Ajoutons également qu’une dissolution des Identitaires ne servirait à rien. Les différents groupes appartenant à Génération Identitaire fonctionnent en totale autonomie les uns des autres et ont tous préparé des structures de replis pour faire face à une telle décision. Une dissolution ne ferait que redynamiser le mouvement en lui donnant à peu de frais une image de martyr et de rebelle.

La Horde (en collaboration avec le site REFLEXes qui nous a permis d’utiliser quelques-unes de ses archives)

Notes

[1Livre publié aux éditions Idées, la maison d’édition des Identitaires. En août 2013 ils rééditeront Pour une critique positive, que l’on attribue généralement à Dominique Venner.
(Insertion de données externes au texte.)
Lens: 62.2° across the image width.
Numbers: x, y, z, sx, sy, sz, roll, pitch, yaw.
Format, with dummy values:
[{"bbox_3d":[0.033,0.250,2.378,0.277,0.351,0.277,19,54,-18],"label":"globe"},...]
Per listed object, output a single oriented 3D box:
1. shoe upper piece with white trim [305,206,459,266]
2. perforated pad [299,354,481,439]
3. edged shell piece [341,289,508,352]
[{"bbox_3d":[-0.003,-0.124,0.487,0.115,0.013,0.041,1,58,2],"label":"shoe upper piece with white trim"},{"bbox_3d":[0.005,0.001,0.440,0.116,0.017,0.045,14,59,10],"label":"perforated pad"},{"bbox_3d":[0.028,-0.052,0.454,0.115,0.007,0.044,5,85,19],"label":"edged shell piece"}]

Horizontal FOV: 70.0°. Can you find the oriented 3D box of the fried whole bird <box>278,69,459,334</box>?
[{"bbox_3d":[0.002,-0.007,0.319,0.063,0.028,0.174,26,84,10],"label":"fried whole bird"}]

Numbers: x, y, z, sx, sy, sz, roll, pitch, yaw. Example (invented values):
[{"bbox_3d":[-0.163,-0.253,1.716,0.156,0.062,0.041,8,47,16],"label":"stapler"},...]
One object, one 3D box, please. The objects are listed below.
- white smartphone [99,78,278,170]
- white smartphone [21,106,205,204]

Ce texte est toujours considéré dans les différents groupes de l’extrême droite radicale activiste comme un texte de référence.

[2Le marketing et la communication sont deux domaines dans lesquels de nombreux militants et militantes identitaires ont suivi des études.

[3Les Identitaires vont jeter un voile pudique sur bon nombre de thématiques comme le social, l’économie, l’éducation… Même sur la question religieuse, le groupe va opérer (du moins officiellement) un virage à 180°, en passant d’un antichristianisme virulent doublé d’une appartenance revendiquée au paganisme, à une position de stricte neutralité sur cette question.